**ABOUT THIS EXERCISE**.
Each line of the data below between the one containing "Radiocautere" and the one containing "Ear (3a) en", both included, is to be repeated exactly. Please omit pictures.

/---

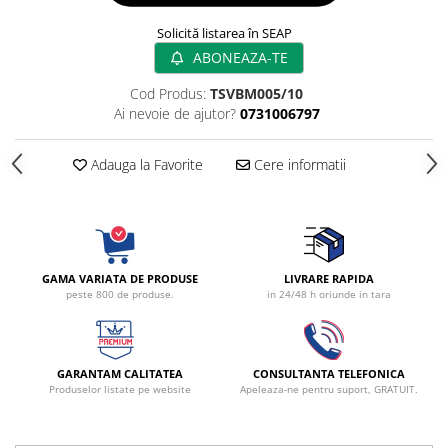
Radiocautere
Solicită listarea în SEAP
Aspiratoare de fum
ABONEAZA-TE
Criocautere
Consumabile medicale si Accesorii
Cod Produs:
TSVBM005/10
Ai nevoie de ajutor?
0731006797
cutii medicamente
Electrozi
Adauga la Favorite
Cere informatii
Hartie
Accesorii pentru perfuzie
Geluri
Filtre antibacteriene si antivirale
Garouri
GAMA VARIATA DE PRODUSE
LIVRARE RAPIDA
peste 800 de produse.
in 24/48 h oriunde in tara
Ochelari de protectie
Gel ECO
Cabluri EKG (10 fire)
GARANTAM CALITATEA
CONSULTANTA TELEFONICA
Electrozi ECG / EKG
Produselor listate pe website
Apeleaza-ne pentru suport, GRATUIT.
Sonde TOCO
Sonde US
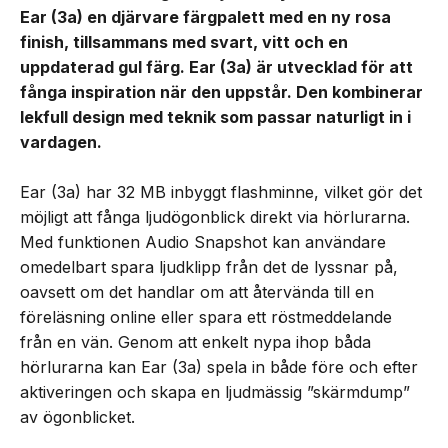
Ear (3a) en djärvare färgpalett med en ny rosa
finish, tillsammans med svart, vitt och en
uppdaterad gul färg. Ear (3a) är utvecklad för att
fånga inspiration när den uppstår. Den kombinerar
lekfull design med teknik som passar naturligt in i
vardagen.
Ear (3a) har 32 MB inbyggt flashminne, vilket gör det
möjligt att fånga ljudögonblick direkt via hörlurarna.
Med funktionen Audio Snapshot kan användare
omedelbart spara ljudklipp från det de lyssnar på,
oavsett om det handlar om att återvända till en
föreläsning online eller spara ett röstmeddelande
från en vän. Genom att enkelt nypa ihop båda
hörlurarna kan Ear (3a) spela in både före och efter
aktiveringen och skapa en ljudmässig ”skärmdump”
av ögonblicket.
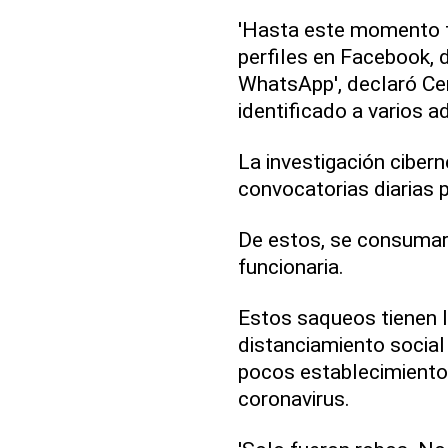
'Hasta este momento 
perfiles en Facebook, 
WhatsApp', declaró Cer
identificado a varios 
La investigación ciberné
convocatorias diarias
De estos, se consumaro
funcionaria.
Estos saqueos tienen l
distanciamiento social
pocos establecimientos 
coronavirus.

\---
/---

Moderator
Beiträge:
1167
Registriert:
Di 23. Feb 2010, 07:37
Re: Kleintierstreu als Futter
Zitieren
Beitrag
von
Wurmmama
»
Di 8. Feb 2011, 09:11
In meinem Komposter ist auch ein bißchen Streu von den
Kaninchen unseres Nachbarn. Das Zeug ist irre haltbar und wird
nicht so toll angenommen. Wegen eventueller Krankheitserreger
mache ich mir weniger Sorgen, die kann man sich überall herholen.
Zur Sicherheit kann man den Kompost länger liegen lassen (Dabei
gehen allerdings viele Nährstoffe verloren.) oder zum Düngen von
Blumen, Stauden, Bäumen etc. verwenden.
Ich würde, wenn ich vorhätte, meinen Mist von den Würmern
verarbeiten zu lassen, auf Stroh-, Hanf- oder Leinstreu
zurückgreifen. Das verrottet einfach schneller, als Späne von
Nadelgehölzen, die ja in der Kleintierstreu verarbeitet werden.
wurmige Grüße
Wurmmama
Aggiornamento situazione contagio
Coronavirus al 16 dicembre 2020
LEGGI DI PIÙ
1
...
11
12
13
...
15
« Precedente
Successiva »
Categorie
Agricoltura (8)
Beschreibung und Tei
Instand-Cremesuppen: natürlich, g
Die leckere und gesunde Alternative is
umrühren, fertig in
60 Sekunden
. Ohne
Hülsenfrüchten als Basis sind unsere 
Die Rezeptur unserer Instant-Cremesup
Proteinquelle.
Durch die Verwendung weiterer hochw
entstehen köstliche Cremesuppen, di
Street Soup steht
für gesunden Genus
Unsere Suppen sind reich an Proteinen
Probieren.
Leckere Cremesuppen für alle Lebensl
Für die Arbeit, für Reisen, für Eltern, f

\---
/---

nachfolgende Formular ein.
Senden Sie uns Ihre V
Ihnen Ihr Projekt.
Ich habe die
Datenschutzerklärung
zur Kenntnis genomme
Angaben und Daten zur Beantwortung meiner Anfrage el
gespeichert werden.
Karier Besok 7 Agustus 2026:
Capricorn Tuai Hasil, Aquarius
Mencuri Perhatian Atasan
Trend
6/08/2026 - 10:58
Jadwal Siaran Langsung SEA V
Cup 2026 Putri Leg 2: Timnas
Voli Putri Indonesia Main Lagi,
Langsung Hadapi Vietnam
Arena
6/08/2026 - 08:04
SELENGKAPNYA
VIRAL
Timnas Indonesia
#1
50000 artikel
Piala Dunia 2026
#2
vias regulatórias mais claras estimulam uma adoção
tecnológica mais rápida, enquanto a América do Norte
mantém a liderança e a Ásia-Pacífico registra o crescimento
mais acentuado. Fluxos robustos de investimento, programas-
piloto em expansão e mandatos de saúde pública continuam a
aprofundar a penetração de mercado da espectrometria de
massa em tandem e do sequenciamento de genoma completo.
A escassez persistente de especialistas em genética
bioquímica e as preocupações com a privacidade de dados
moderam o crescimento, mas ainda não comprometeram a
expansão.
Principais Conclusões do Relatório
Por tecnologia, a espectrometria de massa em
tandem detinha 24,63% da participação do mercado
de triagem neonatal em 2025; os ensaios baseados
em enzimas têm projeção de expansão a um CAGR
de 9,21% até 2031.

\---

**FINISHED TASK**.
Radiocautere
Solicită listarea în SEAP
Aspiratoare de fum
ABONEAZA-TE
Criocautere
Consumabile medicale si Accesorii
Cod Produs:
TSVBM005/10
Ai nevoie de ajutor?
0731006797
cutii medicamente
Electrozi
Adauga la Favorite
Cere informatii
Hartie
Accesorii pentru perfuzie
Geluri
Filtre antibacteriene si antivirale
Garouri
GAMA VARIATA DE PRODUSE
LIVRARE RAPIDA
peste 800 de produse.
in 24/48 h oriunde in tara
Ochelari de protectie
Gel ECO
Cabluri EKG (10 fire)
GARANTAM CALITATEA
CONSULTANTA TELEFONICA
Electrozi ECG / EKG
Produselor listate pe website
Apeleaza-ne pentru suport, GRATUIT.
Sonde TOCO
Sonde US
Ear (3a) en djärvare färgpalett med en ny rosa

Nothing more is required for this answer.